The conservative has displayed an unwillingness to help push through bills that would help level the playing field for many underserved Americans – including his constituents in the Mountain State.
“The next few days, when these bills come to a vote, will mark a turning point in this nation. Will we choose democracy over autocracy, light over shadow, justice over injustice?” President Biden asserted in excerpts of a speech released before his Georgia visit.
“I know where I stand. I will not yield. I will not flinch,” the President continued.
“I will defend your right to vote and our democracy against all enemies, foreign and domestic. And so, the question is where will the institution of the United States Senate stand?”
White House Press Secretary Jen Psaki called the President’s words “forceful.”
“He’s quite focused on ensuring the American people understand what’s at stake here,” Psaki insisted.
“He will forcefully advocate for protecting the most bedrock American rights: the right to vote and have your voice counted in a free, fair, and secure election that is not tainted … by partisan manipulation.”
“He’ll make clear in the former district of the late Congressman John Lewis that the only way to do that is for the Senate to pass the Freedom to Vote Act and the John Lewis Voting Rights Advancement Act.”
Despite an expected “no” vote from Manchin, Senate Majority Leader Chuck Schumer (D-N.Y.) insisted he would bring to the chamber measures to alter or abolish the filibuster.
He said he would push for a vote on the John Lewis Voting Rights Advancement Act and the Freedom to Vote Act.
To do so, all 50 Senate Democrats must vote in the affirmative.
All 50 GOP Senators likely will vote against each of those measures.
Vice President Kamala Harris would cast the tie-breaking vote, giving Democrats the majority.
Georgia stands among 19 states that have passed voter suppression laws since Republican Donald Trump lost the presidency to Joe Biden in 2020.
According to the Brennan Center for Justice, 34 voter restriction or suppression laws have passed across the country since the 2020 election, where Trump and some Republicans falsely claimed fraud.
Brennan Center officials noted that 13 more restrictive laws are in the works, including one in Georgia that would ban the use of ballot boxes altogether.
Before President Biden visited Georgia, Dr.

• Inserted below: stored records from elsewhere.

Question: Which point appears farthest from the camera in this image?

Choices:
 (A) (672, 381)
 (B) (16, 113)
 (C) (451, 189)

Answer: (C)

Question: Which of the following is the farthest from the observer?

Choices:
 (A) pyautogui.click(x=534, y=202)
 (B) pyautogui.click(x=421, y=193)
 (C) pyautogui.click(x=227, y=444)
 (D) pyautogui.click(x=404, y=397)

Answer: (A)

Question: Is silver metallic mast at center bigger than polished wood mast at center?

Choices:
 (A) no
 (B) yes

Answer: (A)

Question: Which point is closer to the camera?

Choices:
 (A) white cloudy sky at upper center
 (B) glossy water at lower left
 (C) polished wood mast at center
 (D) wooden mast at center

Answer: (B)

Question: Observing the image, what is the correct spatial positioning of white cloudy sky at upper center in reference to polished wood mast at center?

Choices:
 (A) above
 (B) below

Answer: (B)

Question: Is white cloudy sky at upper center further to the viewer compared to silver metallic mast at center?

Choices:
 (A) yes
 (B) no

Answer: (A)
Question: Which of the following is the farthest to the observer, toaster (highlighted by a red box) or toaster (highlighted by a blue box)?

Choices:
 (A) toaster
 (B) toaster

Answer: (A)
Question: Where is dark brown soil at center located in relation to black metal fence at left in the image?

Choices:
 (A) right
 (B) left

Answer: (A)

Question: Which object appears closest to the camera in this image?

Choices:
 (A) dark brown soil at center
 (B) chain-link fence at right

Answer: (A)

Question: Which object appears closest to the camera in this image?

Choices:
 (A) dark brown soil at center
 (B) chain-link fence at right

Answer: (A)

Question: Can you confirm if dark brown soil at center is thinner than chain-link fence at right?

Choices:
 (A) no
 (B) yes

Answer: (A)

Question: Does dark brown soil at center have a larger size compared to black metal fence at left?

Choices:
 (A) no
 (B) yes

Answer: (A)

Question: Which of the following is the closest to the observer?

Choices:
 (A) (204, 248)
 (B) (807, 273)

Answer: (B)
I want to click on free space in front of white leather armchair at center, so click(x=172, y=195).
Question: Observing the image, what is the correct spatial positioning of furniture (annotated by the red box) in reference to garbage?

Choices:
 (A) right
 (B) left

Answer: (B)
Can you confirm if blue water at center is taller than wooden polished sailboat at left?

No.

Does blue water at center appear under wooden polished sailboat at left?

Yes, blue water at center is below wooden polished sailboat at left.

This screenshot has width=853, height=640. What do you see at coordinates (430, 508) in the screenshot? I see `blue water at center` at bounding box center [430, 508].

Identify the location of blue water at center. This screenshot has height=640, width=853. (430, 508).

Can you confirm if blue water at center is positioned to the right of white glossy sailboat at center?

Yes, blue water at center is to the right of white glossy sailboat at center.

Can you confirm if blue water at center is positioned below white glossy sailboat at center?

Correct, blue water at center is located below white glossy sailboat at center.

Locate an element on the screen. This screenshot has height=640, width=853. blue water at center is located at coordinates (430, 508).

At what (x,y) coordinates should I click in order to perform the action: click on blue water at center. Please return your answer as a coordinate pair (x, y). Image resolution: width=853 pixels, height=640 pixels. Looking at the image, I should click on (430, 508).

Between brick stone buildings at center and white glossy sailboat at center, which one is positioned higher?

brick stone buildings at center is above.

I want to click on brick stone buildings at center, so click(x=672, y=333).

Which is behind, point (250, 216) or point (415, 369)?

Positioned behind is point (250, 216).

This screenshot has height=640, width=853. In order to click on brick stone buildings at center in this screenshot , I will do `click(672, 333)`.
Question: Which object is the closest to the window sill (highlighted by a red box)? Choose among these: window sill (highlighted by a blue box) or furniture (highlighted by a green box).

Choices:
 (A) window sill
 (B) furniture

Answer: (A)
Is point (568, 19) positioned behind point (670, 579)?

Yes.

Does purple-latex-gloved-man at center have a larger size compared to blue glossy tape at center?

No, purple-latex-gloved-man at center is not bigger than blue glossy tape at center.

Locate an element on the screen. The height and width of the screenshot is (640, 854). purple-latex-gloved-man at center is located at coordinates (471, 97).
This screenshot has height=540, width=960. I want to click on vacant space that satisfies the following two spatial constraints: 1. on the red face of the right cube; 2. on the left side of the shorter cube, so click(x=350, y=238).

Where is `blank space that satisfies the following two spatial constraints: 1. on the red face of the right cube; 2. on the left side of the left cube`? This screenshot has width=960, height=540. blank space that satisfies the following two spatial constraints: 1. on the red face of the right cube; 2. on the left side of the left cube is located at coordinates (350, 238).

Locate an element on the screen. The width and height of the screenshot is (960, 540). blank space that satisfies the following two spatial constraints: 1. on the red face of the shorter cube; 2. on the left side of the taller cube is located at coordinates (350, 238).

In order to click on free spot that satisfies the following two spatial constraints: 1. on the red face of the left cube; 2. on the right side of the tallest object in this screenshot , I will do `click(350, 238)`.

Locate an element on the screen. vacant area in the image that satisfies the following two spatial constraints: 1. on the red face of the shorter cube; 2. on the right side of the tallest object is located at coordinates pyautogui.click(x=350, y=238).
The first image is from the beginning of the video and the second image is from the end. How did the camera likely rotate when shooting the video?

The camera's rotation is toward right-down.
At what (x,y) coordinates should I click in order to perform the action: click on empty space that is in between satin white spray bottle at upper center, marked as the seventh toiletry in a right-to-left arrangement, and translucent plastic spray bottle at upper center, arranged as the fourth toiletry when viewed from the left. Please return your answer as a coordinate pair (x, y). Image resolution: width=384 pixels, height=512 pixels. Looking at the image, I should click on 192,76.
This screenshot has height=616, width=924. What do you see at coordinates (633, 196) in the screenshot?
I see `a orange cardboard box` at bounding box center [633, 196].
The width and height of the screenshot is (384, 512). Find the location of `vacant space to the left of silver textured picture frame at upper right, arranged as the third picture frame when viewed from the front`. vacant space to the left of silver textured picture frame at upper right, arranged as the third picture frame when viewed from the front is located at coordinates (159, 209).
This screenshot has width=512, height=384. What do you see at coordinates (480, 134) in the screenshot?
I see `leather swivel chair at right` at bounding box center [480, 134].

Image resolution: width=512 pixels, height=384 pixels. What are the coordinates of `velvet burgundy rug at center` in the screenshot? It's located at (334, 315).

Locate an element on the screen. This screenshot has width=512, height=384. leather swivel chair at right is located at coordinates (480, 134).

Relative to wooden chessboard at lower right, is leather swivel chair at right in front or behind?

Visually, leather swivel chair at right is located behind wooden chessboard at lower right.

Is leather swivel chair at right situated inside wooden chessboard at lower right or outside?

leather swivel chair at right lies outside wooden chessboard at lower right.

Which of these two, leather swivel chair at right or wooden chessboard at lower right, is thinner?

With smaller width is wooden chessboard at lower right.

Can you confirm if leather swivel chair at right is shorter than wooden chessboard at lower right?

Martin Luther King Jr.’s family said they didn’t want any celebrations of the slain civil rights hero’s national holiday unless meaningful voting rights legislation passed.
Further, the Asian American Advocacy Fund, Atlanta North Georgia Labor Council, Black Voters Matter Fund, GALEO Impact Fund, and New Georgia Project Action Fund boycotted President Biden’s speech.
They demanded that the President remain in Washington where he might help usher through voting legislation to protect disenfranchised voters.
“We don’t need another speech. What we need is action. What we need is a plan,” demanded Cliff Albright, executive director of the Black Voters Matter Fund.
While Sen. Schumer has called on his colleagues to vote on filibuster and voting rights legislation by January 17, Martin Luther King Jr. Day, White House officials said they’re working hard to help get legislation passed.
“We understand the frustration by many advocates that this is not passed into law yet,” Psaki stated. “[President Biden] would love to have signed this into law himself. But [the speech] is an opportunity to speak about what the path forward looks like to advocate for – for this moving forward in the Senate.”